With the onset of the Great Depression, radio's significance for rural families grew despite the lean conditions. During the 1930s, the number of farm families nationwide who owned a radio grew from twenty-one to sixty percent.6 The appeal and importance of radio during this time cannot be exaggerated. "Poverty stricken families," writes C. Joseph Pusateri, "would choose to surrender an icebox or furniture or even a bed before they would part with their radio sets. Radio somehow symbolized lifelines to the outside world that must be preserved at virtually any cost."7 "Unlike other major technologies—automobiles . . . or trains—that move us from one place to another," adds Susan Douglas, "radio . . . worked most powerfully inside our heads, helping us create internal maps of the world and our place in it, urging us to construct imagined communities to which we do, or do not, belong."8
Marion Post Walcott, A coal miner listens to his radio, 1938
Marion Post Walcott, A coal miner listens to his radio, West Virginia, 1938.

Richard Peterson explains the Depression-era situation:
For the potential consumer, radio entertainment had the great advantage of being free of charge, an especially important consideration in those . . . years. [R]adio had an almost magical power for rural people growing up in the 1930s, drawing families together and at the same time opening isolated communities to the larger world beyond the country and even the state.9
To speak, however, of one common rural radio experience is misleading. Conditions were not equivalent across the country's vast regional and geographical expanses. Residents in southern regions, especially those in the rugged mountainous tracts, lagged in the acquisition of technology as compared with farmers elsewhere in the US.10 In Appalachia and the Deep South, income never kept pace with the national average. For farmers and miners throughout the southern mountains, the cost of radio was not easily absorbed.11 By 1930, when nearly half of midwesterners owned radios, only one in ten residents of the U.S. South could say the same. But evidence does not suggest that radio was less popular or had less of an impact here. The social conditions simply developed differently as radio listening became a more communal experience, with several families often gathering at the homes of those who managed to afford the expensive device.12

A couple listens to their radio, 1938
Even though rural listeners constituted a dedicated and sought-after audience, early radio stations emanated from larger population centers. Throughout the 1930s and 1940s, while some locales boasted independent "farmer" stations, most rural dwellers received the signals of dominant clear-channel stations located in regional hubs. In an effort to regulate the airwaves and prevent signal interference, the FCC authorized these prominent stations to broadcast with high-power and to hold exclusive claim on their frequency, day and night.
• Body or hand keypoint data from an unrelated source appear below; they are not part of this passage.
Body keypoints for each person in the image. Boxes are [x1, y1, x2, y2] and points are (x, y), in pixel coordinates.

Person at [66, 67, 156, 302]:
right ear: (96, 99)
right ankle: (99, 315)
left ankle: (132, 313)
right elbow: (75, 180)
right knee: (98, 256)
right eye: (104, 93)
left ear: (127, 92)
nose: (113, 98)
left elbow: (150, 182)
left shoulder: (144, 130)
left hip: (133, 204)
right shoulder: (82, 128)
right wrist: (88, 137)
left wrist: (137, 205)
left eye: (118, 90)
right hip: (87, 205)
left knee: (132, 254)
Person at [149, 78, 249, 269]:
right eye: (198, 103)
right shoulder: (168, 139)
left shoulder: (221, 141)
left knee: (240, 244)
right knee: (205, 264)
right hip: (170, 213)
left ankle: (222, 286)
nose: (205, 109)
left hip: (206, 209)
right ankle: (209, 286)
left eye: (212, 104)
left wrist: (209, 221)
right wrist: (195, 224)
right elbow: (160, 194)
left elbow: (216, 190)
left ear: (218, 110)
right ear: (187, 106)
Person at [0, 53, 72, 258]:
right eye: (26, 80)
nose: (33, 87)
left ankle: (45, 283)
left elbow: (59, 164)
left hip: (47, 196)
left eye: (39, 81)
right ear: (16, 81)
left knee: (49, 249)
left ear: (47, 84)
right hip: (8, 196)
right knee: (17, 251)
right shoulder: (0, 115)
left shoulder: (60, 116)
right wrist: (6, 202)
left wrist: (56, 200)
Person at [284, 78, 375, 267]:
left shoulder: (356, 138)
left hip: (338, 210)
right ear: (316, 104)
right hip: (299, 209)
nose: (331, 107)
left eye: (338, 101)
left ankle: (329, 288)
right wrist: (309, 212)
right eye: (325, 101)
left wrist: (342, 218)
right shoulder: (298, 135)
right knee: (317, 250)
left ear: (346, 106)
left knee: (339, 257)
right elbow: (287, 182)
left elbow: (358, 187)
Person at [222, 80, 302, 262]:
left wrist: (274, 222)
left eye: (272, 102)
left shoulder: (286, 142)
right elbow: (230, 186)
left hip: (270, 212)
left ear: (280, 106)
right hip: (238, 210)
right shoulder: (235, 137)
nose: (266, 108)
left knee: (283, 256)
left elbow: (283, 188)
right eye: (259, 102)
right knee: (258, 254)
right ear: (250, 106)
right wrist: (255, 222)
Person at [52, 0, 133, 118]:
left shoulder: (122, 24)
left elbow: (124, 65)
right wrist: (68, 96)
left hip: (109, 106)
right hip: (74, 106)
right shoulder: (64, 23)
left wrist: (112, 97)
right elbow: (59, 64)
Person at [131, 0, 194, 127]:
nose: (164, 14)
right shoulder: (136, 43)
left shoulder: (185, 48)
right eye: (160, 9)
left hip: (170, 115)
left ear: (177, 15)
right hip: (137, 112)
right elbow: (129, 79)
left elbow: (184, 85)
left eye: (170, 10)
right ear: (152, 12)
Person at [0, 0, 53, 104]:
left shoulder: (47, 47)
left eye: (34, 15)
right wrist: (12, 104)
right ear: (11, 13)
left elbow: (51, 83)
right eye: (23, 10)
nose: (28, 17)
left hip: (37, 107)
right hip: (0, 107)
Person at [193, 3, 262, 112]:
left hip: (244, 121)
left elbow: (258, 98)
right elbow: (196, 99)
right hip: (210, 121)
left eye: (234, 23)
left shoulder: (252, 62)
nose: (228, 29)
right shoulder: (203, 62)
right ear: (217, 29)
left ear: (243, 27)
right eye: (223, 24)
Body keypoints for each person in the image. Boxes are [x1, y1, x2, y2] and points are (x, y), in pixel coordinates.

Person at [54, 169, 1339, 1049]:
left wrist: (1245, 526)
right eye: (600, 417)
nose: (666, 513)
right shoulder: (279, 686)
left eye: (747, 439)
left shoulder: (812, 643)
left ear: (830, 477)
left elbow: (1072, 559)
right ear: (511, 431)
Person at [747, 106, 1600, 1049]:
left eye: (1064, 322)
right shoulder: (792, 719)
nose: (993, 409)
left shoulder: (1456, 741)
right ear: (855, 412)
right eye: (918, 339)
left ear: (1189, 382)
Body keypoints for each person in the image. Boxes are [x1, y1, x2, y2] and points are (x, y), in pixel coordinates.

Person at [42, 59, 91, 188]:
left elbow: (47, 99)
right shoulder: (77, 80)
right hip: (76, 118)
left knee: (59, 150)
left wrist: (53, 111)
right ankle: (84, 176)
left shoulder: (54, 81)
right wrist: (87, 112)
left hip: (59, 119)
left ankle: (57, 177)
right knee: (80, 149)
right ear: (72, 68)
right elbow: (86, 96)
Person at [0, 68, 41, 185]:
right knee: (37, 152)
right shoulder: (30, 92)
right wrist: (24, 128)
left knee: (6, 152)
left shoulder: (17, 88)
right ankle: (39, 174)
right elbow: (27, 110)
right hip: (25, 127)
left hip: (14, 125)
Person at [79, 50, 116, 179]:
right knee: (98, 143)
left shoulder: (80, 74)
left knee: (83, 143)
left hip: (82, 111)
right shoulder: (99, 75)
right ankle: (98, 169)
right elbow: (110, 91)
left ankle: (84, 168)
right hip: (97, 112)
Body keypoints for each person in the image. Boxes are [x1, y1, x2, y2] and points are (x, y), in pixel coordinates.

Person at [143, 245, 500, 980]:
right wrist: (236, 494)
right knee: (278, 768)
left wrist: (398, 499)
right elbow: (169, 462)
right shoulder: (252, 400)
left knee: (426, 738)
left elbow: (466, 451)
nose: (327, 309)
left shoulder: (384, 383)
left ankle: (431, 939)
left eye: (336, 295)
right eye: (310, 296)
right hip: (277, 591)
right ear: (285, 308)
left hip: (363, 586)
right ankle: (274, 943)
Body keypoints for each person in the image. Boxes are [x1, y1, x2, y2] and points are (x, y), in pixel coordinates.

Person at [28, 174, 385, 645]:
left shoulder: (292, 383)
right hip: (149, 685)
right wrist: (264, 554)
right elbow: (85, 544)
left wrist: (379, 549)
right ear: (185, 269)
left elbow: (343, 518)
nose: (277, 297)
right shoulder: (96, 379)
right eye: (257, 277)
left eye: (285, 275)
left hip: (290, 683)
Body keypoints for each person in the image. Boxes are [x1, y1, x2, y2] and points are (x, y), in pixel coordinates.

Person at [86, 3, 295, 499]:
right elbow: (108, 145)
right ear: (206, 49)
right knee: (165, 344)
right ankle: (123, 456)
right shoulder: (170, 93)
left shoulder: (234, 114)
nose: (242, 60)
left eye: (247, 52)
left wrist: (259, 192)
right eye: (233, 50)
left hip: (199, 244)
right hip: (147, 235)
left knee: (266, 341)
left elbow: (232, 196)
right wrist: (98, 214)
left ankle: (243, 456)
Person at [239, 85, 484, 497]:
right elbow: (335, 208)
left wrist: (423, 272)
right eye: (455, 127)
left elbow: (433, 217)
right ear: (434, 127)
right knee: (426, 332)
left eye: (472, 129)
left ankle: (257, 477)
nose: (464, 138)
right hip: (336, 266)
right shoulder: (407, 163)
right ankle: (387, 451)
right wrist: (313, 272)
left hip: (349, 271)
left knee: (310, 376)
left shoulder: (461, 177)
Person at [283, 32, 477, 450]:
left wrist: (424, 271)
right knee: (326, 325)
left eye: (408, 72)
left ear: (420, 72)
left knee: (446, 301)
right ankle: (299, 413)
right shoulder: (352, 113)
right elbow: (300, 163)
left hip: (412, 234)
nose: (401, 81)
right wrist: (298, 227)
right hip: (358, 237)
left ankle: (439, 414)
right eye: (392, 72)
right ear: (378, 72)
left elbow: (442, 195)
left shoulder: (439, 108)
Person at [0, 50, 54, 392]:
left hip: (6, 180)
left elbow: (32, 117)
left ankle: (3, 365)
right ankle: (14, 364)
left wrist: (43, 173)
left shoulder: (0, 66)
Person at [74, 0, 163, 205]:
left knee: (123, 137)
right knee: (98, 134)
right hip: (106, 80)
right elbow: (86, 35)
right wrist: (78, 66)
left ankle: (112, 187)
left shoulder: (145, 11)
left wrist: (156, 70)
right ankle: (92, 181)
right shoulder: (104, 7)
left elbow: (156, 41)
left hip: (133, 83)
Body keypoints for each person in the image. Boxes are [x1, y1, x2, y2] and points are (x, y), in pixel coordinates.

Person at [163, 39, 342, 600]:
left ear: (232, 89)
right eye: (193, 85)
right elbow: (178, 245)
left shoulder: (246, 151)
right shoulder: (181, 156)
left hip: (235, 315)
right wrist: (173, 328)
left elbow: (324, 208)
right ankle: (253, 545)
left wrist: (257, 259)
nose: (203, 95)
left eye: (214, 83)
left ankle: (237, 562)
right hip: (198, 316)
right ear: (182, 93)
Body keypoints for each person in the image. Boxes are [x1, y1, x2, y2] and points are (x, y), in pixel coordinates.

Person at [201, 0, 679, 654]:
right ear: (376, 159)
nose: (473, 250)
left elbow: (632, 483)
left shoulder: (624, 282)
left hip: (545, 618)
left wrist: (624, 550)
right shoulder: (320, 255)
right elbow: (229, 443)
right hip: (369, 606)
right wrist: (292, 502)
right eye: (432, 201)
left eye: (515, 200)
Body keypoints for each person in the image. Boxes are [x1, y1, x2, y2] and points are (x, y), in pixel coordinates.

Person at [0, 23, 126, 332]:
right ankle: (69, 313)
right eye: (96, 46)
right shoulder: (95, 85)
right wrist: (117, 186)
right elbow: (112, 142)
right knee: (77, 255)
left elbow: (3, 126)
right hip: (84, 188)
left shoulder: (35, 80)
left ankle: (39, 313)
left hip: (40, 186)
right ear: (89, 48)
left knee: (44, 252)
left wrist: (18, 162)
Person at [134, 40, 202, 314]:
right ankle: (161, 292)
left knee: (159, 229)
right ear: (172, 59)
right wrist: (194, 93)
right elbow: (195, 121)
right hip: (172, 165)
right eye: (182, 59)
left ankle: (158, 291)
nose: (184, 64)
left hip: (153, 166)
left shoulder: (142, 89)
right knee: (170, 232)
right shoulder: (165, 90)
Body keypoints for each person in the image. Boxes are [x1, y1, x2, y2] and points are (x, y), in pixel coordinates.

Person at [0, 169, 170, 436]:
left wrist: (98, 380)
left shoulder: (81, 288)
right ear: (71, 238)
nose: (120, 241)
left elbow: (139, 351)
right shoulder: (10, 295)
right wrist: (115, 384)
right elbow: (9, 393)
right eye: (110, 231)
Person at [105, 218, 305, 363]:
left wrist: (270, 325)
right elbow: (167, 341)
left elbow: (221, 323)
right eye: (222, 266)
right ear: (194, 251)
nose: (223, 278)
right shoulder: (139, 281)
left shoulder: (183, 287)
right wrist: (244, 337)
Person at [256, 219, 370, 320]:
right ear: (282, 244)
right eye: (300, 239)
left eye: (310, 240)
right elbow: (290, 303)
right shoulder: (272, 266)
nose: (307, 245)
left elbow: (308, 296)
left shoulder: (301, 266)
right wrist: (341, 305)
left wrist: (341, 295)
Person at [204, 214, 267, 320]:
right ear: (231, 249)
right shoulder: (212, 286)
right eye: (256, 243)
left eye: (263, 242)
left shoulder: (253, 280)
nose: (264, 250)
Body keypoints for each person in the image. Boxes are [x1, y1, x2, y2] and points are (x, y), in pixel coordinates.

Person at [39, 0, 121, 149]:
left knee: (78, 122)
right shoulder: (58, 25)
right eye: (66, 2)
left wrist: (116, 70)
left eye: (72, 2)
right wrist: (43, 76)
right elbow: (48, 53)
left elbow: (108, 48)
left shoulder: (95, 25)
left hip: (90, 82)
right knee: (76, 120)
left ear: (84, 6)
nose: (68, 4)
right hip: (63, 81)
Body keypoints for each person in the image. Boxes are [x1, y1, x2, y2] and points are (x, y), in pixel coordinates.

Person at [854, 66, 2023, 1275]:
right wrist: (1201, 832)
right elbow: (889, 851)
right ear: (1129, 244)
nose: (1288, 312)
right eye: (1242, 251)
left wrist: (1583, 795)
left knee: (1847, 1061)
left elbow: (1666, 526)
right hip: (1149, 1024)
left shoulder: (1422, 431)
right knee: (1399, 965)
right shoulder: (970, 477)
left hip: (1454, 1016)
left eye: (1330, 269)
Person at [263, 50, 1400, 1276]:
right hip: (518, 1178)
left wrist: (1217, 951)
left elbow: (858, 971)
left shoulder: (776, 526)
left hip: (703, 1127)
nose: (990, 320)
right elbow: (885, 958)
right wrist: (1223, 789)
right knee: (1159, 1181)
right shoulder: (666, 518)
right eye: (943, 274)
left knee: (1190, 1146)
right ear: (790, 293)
Without local stations, rural and small town listeners became adept at picking up signals and tuning in to programming from the many large stations.13
A couple listens to their radio, West Virginia, 1938.

Radio's big-city bias changed after World War II. Eager to promote the growth of the medium, the FCC declared in October 1945 that it was resuming "normal consideration of applications for new stations." Broadcast radio entered a new era.14 Across the country, post-war entrepreneurs began to realize the commercial potential in radio and soon triggered an explosion of new AM, and now FM, stations. In contrast with radio's early period, during the late 1940s and early 1950s ambitious young broadcasters began to locate in smaller, underserved, and less-populated places. During the first few years following the war, the number of cities and towns with local radio service doubled.15 AM 1450 WLAF in LaFollette, Tennessee, took to the airwaves in 1953 and, for the first time, provided the town and surrounding county with a broadcast platform for cultural self-projection.